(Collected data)
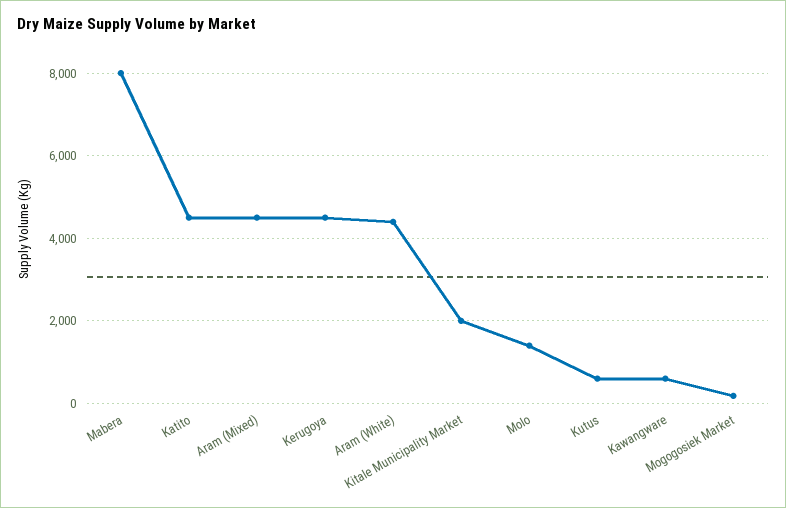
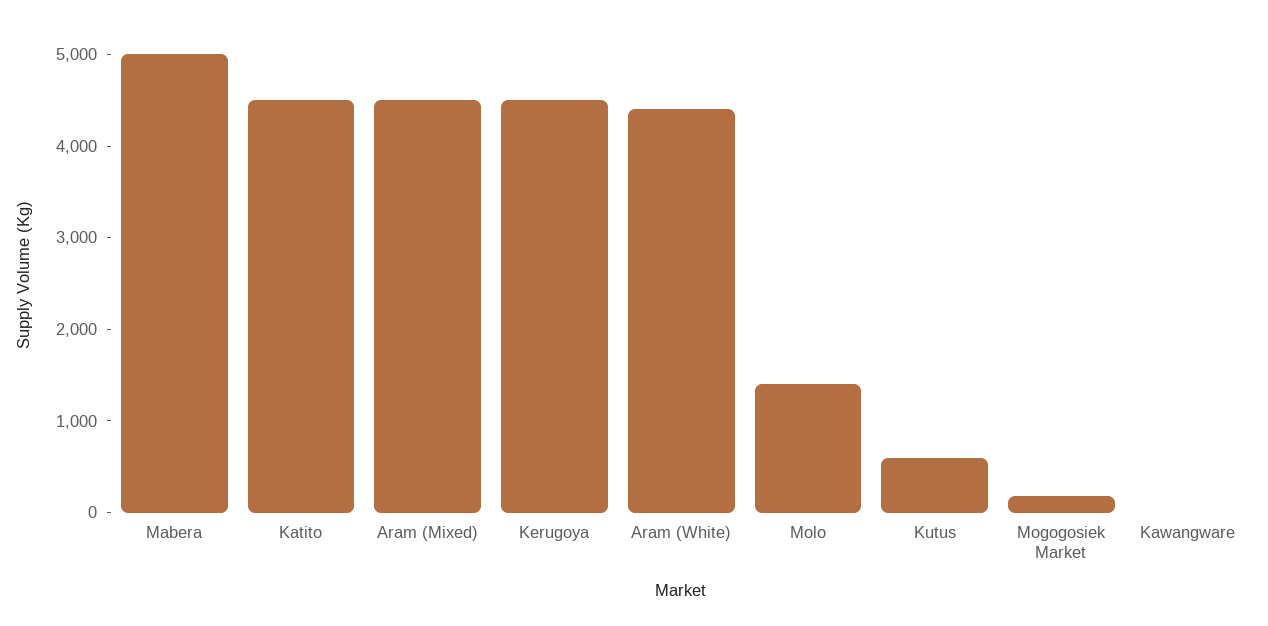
  {
-   "Mabera": 8000,
+   "Mabera": 5000,
    "Katito": 4600,
    "Aram (Mixed)": 4600,
    "Kerugoya": 4600,
    "Aram (White)": 4400,
-   "Kitale Municipality Market": 2000,
    "Molo": 1400,
    "Kutus": 600,
-   "Kawangware": 600,
+   "Kawangware": 0,
    "Mogogosiek Market": 200
  }

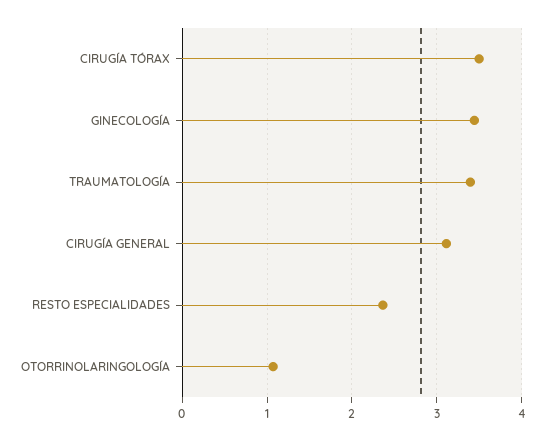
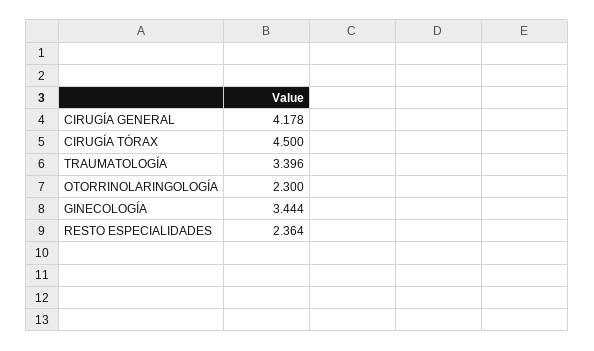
  {
-   "CIRUGÍA TÓRAX": 3.5,
+   "CIRUGÍA TÓRAX": 4.5,
    "GINECOLOGÍA": 3.444,
    "TRAUMATOLOGÍA": 3.396,
-   "CIRUGÍA GENERAL": 3.1,
+   "CIRUGÍA GENERAL": 4.178,
    "RESTO ESPECIALIDADES": 2.364,
-   "OTORRINOLARINGOLOGÍA": 1.1
+   "OTORRINOLARINGOLOGÍA": 2.3
  }

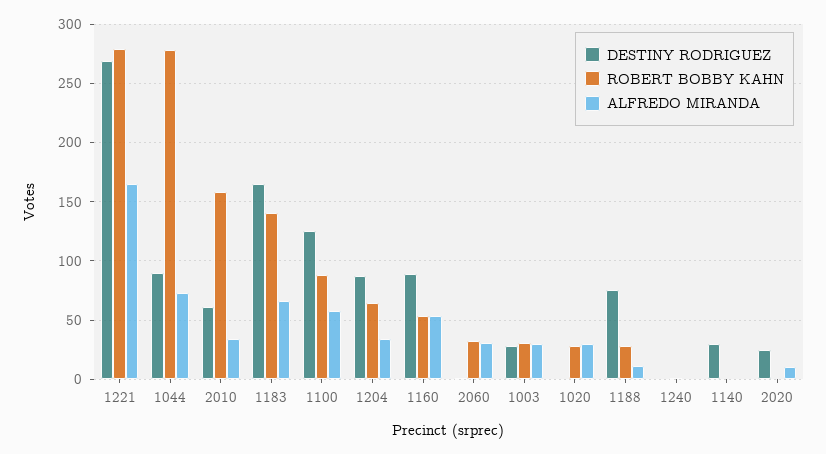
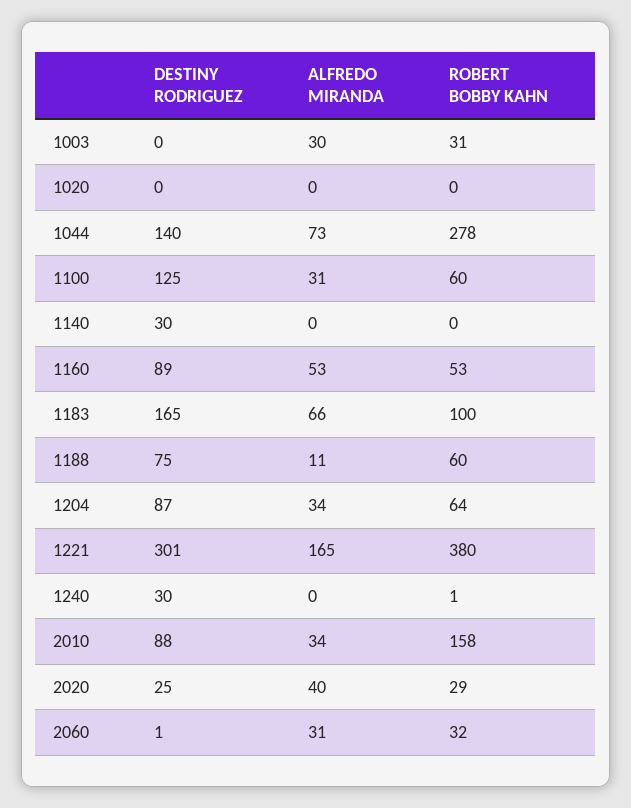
  {
    "DESTINY RODRIGUEZ": {
-     "1221": 270,
+     "1221": 301,
-     "1044": 90,
+     "1044": 140,
-     "2010": 60,
+     "2010": 88,
      "1183": 165,
      "1100": 125,
      "1204": 87,
      "1160": 89,
      "2060": 1,
-     "1003": 30,
+     "1003": 0,
      "1020": 0,
      "1188": 75,
-     "1240": 0,
+     "1240": 30,
      "1140": 30,
      "2020": 25
    },
    "ROBERT BOBBY KAHN": {
-     "1221": 280,
+     "1221": 380,
      "1044": 278,
      "2010": 158,
-     "1183": 140,
+     "1183": 100,
-     "1100": 90,
+     "1100": 60,
      "1204": 64,
      "1160": 53,
      "2060": 32,
      "1003": 31,
-     "1020": 30,
+     "1020": 0,
-     "1188": 30,
+     "1188": 60,
      "1240": 1,
      "1140": 0,
-     "2020": 0
+     "2020": 29
    },
    "ALFREDO MIRANDA": {
      "1221": 165,
      "1044": 73,
      "2010": 34,
      "1183": 66,
-     "1100": 60,
+     "1100": 31,
      "1204": 34,
      "1160": 53,
      "2060": 31,
      "1003": 30,
-     "1020": 30,
+     "1020": 0,
      "1188": 11,
      "1240": 0,
      "1140": 0,
-     "2020": 10
+     "2020": 40
    }
  }

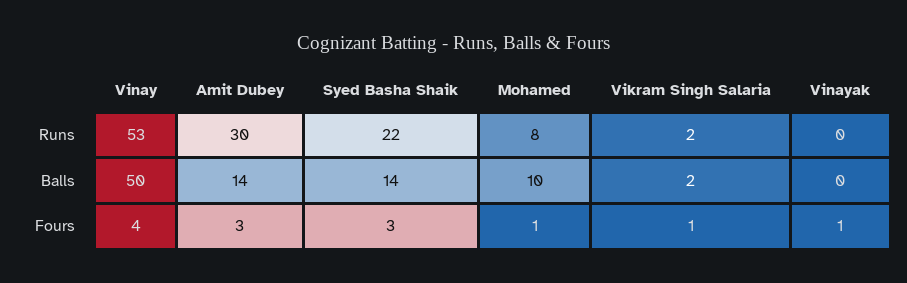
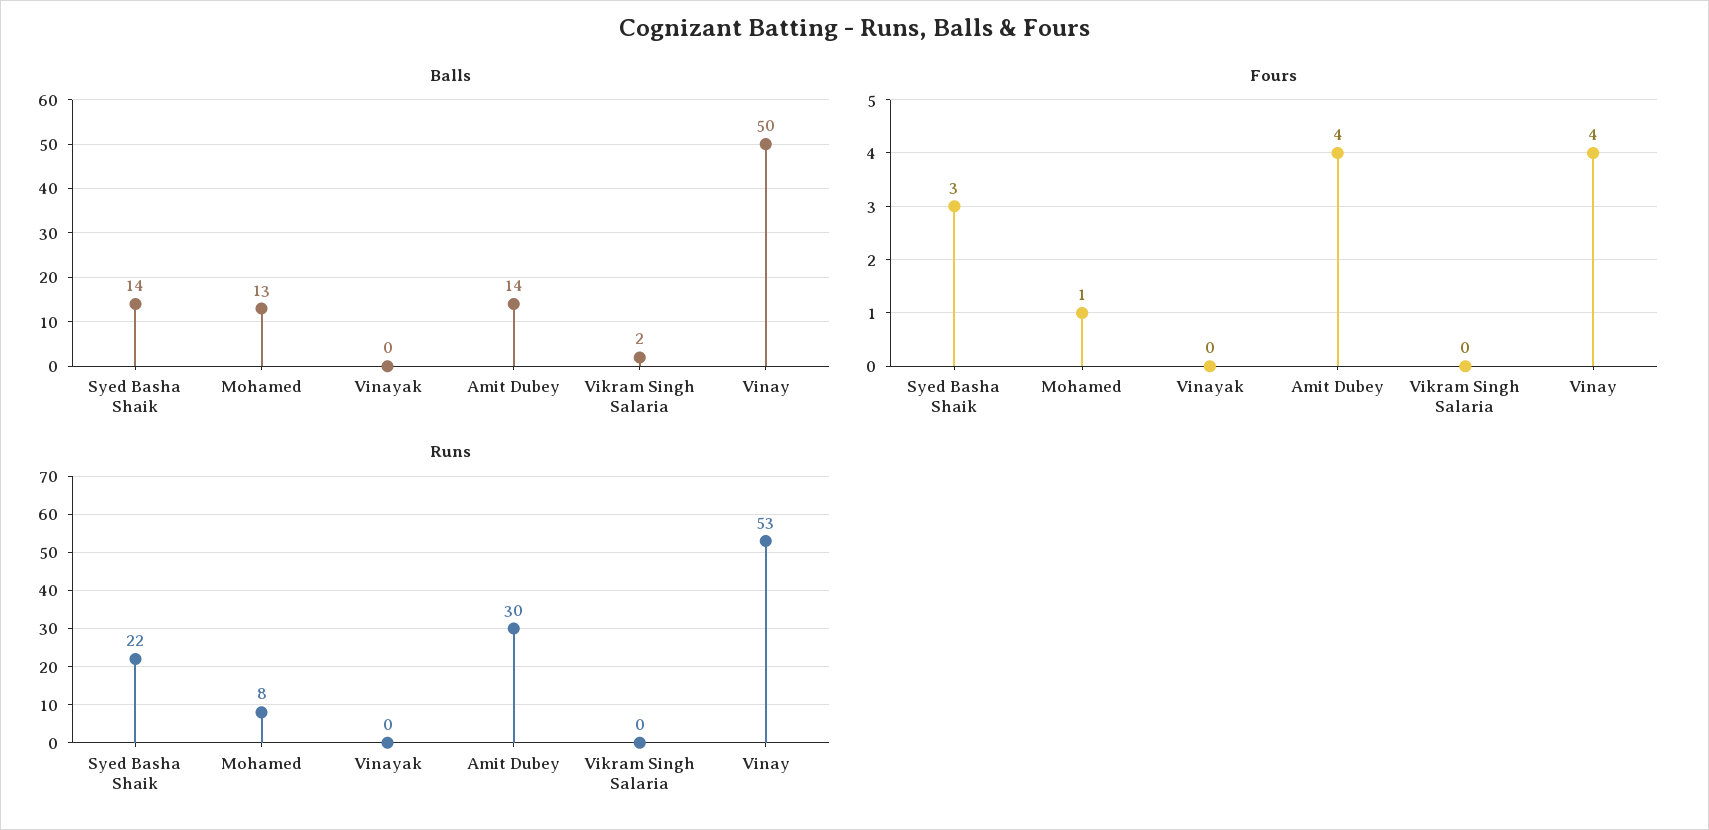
  {
    "Runs": {
      "Vinay": 53,
      "Amit Dubey": 30,
      "Syed Basha Shaik": 22,
      "Mohamed": 8,
-     "Vikram Singh Salaria": 2,
+     "Vikram Singh Salaria": 0,
      "Vinayak": 0
    },
    "Balls": {
      "Vinay": 50,
      "Amit Dubey": 14,
      "Syed Basha Shaik": 14,
-     "Mohamed": 10,
+     "Mohamed": 13,
      "Vikram Singh Salaria": 2,
      "Vinayak": 0
    },
    "Fours": {
      "Vinay": 4,
-     "Amit Dubey": 3,
+     "Amit Dubey": 4,
      "Syed Basha Shaik": 3,
      "Mohamed": 1,
-     "Vikram Singh Salaria": 1,
+     "Vikram Singh Salaria": 0,
-     "Vinayak": 1
+     "Vinayak": 0
    }
  }

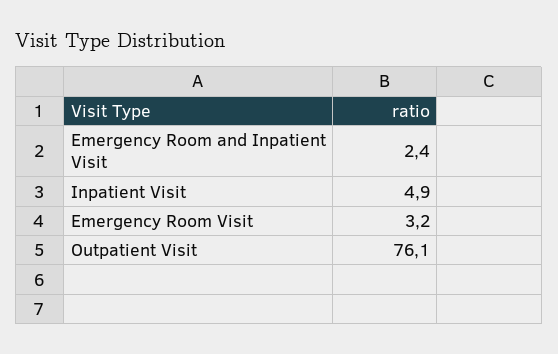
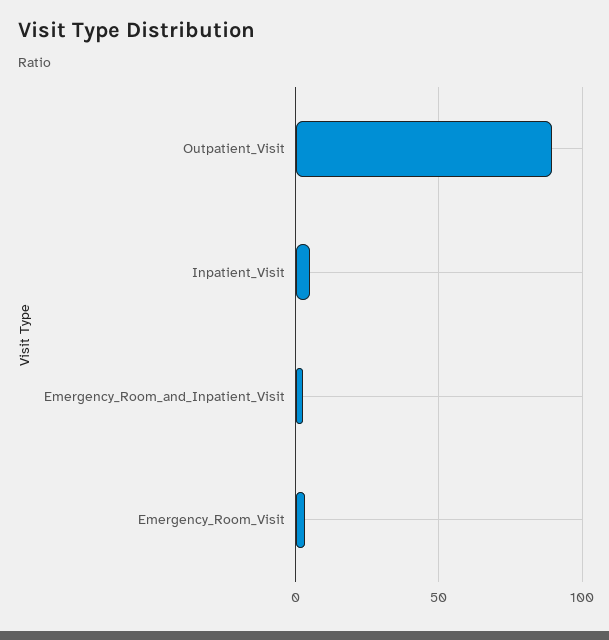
  {
    "Emergency Room and Inpatient Visit": 2.4,
    "Inpatient Visit": 4.9,
    "Emergency Room Visit": 3.2,
-   "Outpatient Visit": 76.1
+   "Outpatient Visit": 90
  }

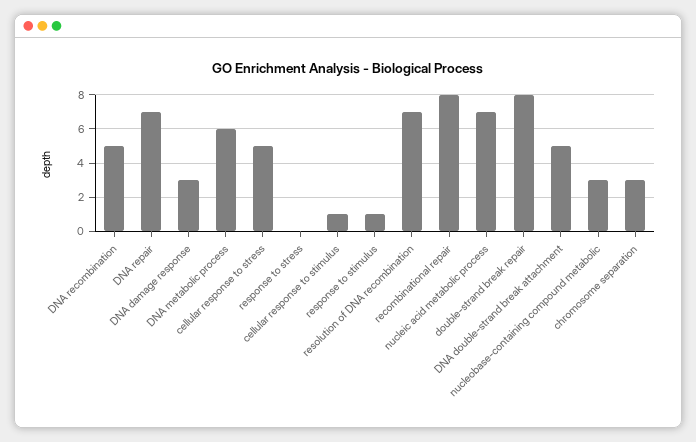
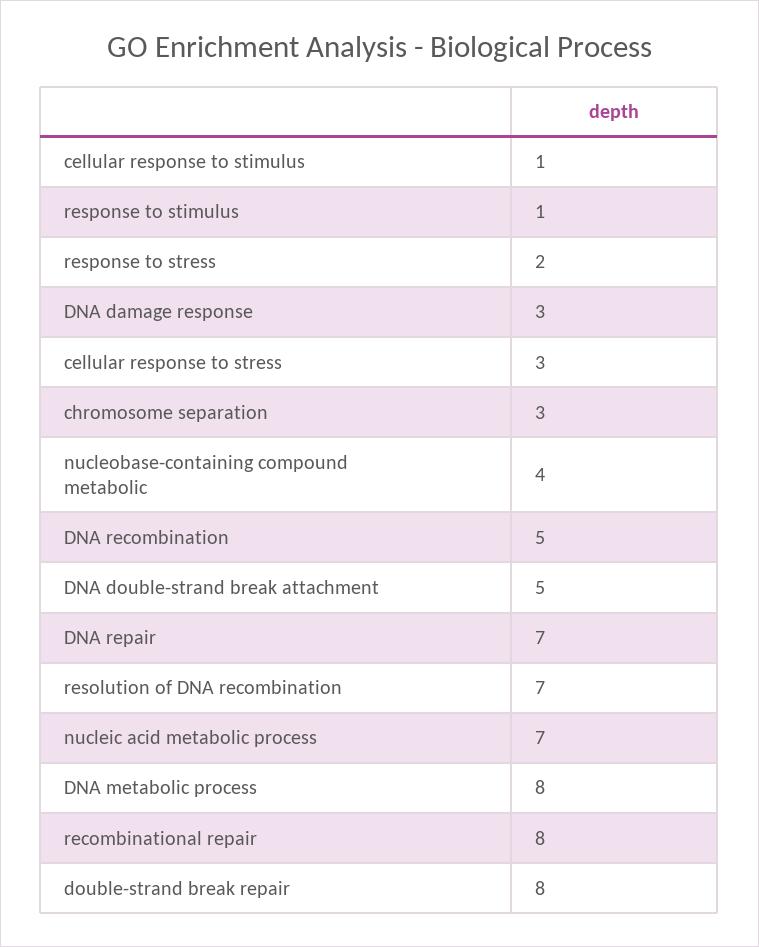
  {
    "DNA recombination": 5,
    "DNA repair": 7,
    "DNA damage response": 3,
-   "DNA metabolic process": 6,
+   "DNA metabolic process": 8,
-   "cellular response to stress": 5,
+   "cellular response to stress": 3,
-   "response to stress": 0,
+   "response to stress": 2,
    "cellular response to stimulus": 1,
    "response to stimulus": 1,
    "resolution of DNA recombination": 7,
    "recombinational repair": 8,
    "nucleic acid metabolic process": 7,
    "double-strand break repair": 8,
    "DNA double-strand break attachment": 5,
-   "nucleobase-containing compound metabolic": 3,
+   "nucleobase-containing compound metabolic": 4,
    "chromosome separation": 3
  }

■ **JOB ITEM**
Images must not appear; print each record precisely as it reads.

■ **ANSWER FOR THE TASK**
  {
-   "Mabera": 8000,
+   "Mabera": 5000,
    "Katito": 4600,
    "Aram (Mixed)": 4600,
    "Kerugoya": 4600,
    "Aram (White)": 4400,
-   "Kitale Municipality Market": 2000,
    "Molo": 1400,
    "Kutus": 600,
-   "Kawangware": 600,
+   "Kawangware": 0,
    "Mogogosiek Market": 200
  }

  {
-   "CIRUGÍA TÓRAX": 3.5,
+   "CIRUGÍA TÓRAX": 4.5,
    "GINECOLOGÍA": 3.444,
    "TRAUMATOLOGÍA": 3.396,
-   "CIRUGÍA GENERAL": 3.1,
+   "CIRUGÍA GENERAL": 4.178,
    "RESTO ESPECIALIDADES": 2.364,
-   "OTORRINOLARINGOLOGÍA": 1.1
+   "OTORRINOLARINGOLOGÍA": 2.3
  }

  {
    "DESTINY RODRIGUEZ": {
-     "1221": 270,
+     "1221": 301,
-     "1044": 90,
+     "1044": 140,
-     "2010": 60,
+     "2010": 88,
      "1183": 165,
      "1100": 125,
      "1204": 87,
      "1160": 89,
      "2060": 1,
-     "1003": 30,
+     "1003": 0,
      "1020": 0,
      "1188": 75,
-     "1240": 0,
+     "1240": 30,
      "1140": 30,
      "2020": 25
    },
    "ROBERT BOBBY KAHN": {
-     "1221": 280,
+     "1221": 380,
      "1044": 278,
      "2010": 158,
-     "1183": 140,
+     "1183": 100,
-     "1100": 90,
+     "1100": 60,
      "1204": 64,
      "1160": 53,
      "2060": 32,
      "1003": 31,
-     "1020": 30,
+     "1020": 0,
-     "1188": 30,
+     "1188": 60,
      "1240": 1,
      "1140": 0,
-     "2020": 0
+     "2020": 29
    },
    "ALFREDO MIRANDA": {
      "1221": 165,
      "1044": 73,
      "2010": 34,
      "1183": 66,
-     "1100": 60,
+     "1100": 31,
      "1204": 34,
      "1160": 53,
      "2060": 31,
      "1003": 30,
-     "1020": 30,
+     "1020": 0,
      "1188": 11,
      "1240": 0,
      "1140": 0,
-     "2020": 10
+     "2020": 40
    }
  }

  {
    "Runs": {
      "Vinay": 53,
      "Amit Dubey": 30,
      "Syed Basha Shaik": 22,
      "Mohamed": 8,
-     "Vikram Singh Salaria": 2,
+     "Vikram Singh Salaria": 0,
      "Vinayak": 0
    },
    "Balls": {
      "Vinay": 50,
      "Amit Dubey": 14,
      "Syed Basha Shaik": 14,
-     "Mohamed": 10,
+     "Mohamed": 13,
      "Vikram Singh Salaria": 2,
      "Vinayak": 0
    },
    "Fours": {
      "Vinay": 4,
-     "Amit Dubey": 3,
+     "Amit Dubey": 4,
      "Syed Basha Shaik": 3,
      "Mohamed": 1,
-     "Vikram Singh Salaria": 1,
+     "Vikram Singh Salaria": 0,
-     "Vinayak": 1
+     "Vinayak": 0
    }
  }

  {
    "Emergency Room and Inpatient Visit": 2.4,
    "Inpatient Visit": 4.9,
    "Emergency Room Visit": 3.2,
-   "Outpatient Visit": 76.1
+   "Outpatient Visit": 90
  }

  {
    "DNA recombination": 5,
    "DNA repair": 7,
    "DNA damage response": 3,
-   "DNA metabolic process": 6,
+   "DNA metabolic process": 8,
-   "cellular response to stress": 5,
+   "cellular response to stress": 3,
-   "response to stress": 0,
+   "response to stress": 2,
    "cellular response to stimulus": 1,
    "response to stimulus": 1,
    "resolution of DNA recombination": 7,
    "recombinational repair": 8,
    "nucleic acid metabolic process": 7,
    "double-strand break repair": 8,
    "DNA double-strand break attachment": 5,
-   "nucleobase-containing compound metabolic": 3,
+   "nucleobase-containing compound metabolic": 4,
    "chromosome separation": 3
  }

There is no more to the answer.